Najwięcej jest roślin bylinowych. Praktycznie w ogóle nie ma jednorocznych kwiatów z wyjątkiem popularnych pelargonii i komarzyc rosnących w skrzynkach.
– Rośliny bylinowe nie wymagają ciągłej uwagi jak jednoroczne – wyjaśnia p. Barbara. – Na samym początku mieliśmy kwiaty tylko jednoroczne. Jednak z czasem zdecydowaliśmy się to zmienić. Pojawiła się idea, by posadzić kilka bylin. Z czasem ona ewoluowała i dzisiaj rosną u nas m.in. krzewy wieloletnie i pnącza.
Balkon państwa Wróblewskich mieści ponad pięćdziesiąt gatunków roślin. Wśród nich jest m.in. dyptam jesionolistny. W wielu krajach, również w Polsce, jest uprawiany jako roślina ozdobna. Swoim pięknem i różowymi kolorami zachwyca w czerwcu. Jest tu też hebe, która swą nazwę zawdzięcza greckiej bogini młodości. Tegorocznym nabytkiem jest tojad Fischera, który dorasta do około metra wysokości.
– Niedawno pojawiła się u nas wernonia, której kwiatostan składa się z wielu puszystych, złożonych kwiatów – mówi pani Barbara. – Nowy jest też żeleźniak.

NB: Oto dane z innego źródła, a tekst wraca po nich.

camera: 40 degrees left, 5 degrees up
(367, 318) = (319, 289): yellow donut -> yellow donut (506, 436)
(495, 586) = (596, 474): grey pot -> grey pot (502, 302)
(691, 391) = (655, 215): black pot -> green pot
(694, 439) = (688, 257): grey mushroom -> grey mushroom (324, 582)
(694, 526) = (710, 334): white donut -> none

Mamy też sporo kwiatów, które rozsiewają się same jak na przykład kłosowiec anyżowy.
To piękna miododajna bylina o aromatycznych kwiatach koloru białego zebrane w długie kłosy. Znajdziemy tutaj też kocimiętkę i wielosił błękitny, który dorasta do 80 centymetrów oraz żmijownik. Do miniogrodu państwa Wróblewskich często przylatują goście. Są to liczne owady.
– Ze względu na to, iż sporo roślin jest miododajnych jak lawenda odwiedzają nas w dużej liczbie pszczoły i trzmiele. – Przylatywał też do nas piękny motyl fruczak gołąbek. Był obiektem wielominutowych obserwacji. Tak więc mieszkając w bloku, mamy namiastkę prawdziwego ogrodu.
Nie brakuje tutaj kącika z ziołami. Jest tu oregano, tymianek i hyzop lekarski.
– Mamy też kwiaty, które na zimę trafiają do przechowalni na klatce schodowej – mówi pani Barbara. – Są to m.in.: oleander i agapant. Niestety te rośliny nie przetrwałyby zimy na balkonie. Na klatce schodowej zimują też pacioreczniki. Tam dają sobie świetnie radę.